In her essay, “The Georgia Minstrels: the Early Years,” Eileen Southern offers an illuminating overview of the troupe’s performances: “Like other black minstrel troupes in the 1860s, the Georgia Minstrels inherited from Ethiopian burnt-cork minstrelsy the standard practices that had been established in the 1840s and, along with this, negative stereotypical images of the black man. But there was enough flexibility in the standard procedures to allow for innovation and improvisation; from the beginning the Georgia Minstrels undertook to produce shows which were novel and distinctively ‘genuine,’ plantation black-American, and, at the same time, enough in conformity with minstrel traditions to please their interracial audience and keep them returning for more. … Contrary to widespread belief, the Georgia Minstrels did not draw heavily upon Negro folksong—at least not in its early years, if we are to judge from extant programs. Sam Lucas, the major songwriter of the troupe, specialized in ballads, ‘character songs,’ and comic songs. The other songwriters of the troupe, Jim Grace and Pete Devonear, wrote conventional minstrel or ‘plantation’ songs. All three, however, drew upon the slave songs as sources of refrain texts and melodics. Typically, the verse of the minstrel song was newly invented, the chorus drew upon or used a slave-song, and the piece concluded with an eight-or sixteen-measure dance chorus.

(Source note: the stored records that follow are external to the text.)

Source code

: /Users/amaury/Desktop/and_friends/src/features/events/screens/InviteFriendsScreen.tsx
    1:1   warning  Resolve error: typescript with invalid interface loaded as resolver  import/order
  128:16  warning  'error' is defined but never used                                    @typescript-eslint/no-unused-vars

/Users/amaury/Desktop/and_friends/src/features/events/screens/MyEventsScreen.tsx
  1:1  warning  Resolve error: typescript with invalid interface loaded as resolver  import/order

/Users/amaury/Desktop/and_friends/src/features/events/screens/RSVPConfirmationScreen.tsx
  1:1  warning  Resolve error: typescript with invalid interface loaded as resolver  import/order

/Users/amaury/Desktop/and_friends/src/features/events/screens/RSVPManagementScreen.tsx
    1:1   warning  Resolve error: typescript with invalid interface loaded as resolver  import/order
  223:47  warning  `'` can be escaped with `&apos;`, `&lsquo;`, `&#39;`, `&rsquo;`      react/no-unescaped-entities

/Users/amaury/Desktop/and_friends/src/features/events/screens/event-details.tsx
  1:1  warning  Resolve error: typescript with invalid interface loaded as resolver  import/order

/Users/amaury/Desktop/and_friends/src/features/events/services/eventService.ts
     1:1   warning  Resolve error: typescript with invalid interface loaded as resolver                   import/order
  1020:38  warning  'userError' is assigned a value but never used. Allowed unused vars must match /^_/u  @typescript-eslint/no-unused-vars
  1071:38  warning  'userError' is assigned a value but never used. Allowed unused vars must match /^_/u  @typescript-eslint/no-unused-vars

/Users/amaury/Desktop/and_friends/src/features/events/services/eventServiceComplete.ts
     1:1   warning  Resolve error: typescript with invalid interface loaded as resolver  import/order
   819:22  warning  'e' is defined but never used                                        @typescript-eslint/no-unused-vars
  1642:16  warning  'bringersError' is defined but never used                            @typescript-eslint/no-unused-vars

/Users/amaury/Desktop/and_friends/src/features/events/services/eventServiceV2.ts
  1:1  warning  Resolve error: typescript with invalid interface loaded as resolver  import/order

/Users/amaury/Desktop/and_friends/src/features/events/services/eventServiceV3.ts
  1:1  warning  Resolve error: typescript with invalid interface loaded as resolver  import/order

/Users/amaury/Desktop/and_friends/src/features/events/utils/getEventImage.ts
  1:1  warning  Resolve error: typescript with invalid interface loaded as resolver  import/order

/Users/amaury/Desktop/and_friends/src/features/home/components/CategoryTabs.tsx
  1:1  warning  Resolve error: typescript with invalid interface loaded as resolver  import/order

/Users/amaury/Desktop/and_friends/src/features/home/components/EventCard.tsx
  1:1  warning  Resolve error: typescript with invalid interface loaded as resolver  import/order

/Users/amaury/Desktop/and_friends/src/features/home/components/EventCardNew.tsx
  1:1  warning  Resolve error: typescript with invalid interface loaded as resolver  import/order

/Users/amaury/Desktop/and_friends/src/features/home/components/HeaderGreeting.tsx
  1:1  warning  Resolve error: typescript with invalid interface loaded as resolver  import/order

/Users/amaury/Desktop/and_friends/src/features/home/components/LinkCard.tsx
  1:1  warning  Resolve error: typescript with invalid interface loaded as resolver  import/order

Devonear's "Run Home, Levi" is representative; here, however, the borrowed material—from the slave song ‘I don't want to stay here no longer’—is used as a refrain rather than a chorus. The Georgia Minstrels frequently broke with tradition in regard to the kind of music they performed. … On such occasions as these, audiences were entertained with selections from the masters—Haydn, Verdi, Rossini—and with genuine Negro spirituals, such as had been popularized by the Fisk Jubilee Singers … [The troupe] successfully met the post-war public's insatiable hunger for entertainment and developed loyal followings among both black and white. For black entertainers—or ‘members of the profession,’ as they called themselves—the troupe functioned in a unique way: it was at once a haven for the established entertainer temporarily ‘at large’ and a training ground for the neophyte, who could serve his apprenticeship with some of the most eminent black artists of the times. … [the group] played an essential role in establishing the groundwork for a black musical theater.”

Not in OCLC, nor does a google search locate other examples. In fact, google and OCLC searches yield just one other broadside advertising the Georgia Minstrels, held by the Library of Congress.

A rare broadside advertising this important African-American minstrel troupe.

REFERENCES: Dominique-René de Lerma. Hicks, (Charles) Barney at oxfordmusiconline.com; Southern, Eileen. “The Georgia Minstrels: the Early Years,” Inter-American Music Review (1989), pp. 157–167; Toll, Robert C. Blacking Up : The Minstrel Show in Nineteenth-Century America (New York: Oxford University Press, 1974), p. 199; Watkins, Mel. On the Real Side : Laughing, Lying, and Signifying—The Underground Tradition of African-American Humor that Transformed American Culture, from Slavery to Richard Pryor (New York: Simon & Schuster, 1994), p. 125.

CONDITION: Soiled, mostly in the margins; reinstatement of several relatively small losses to image and border, a few repaired tears.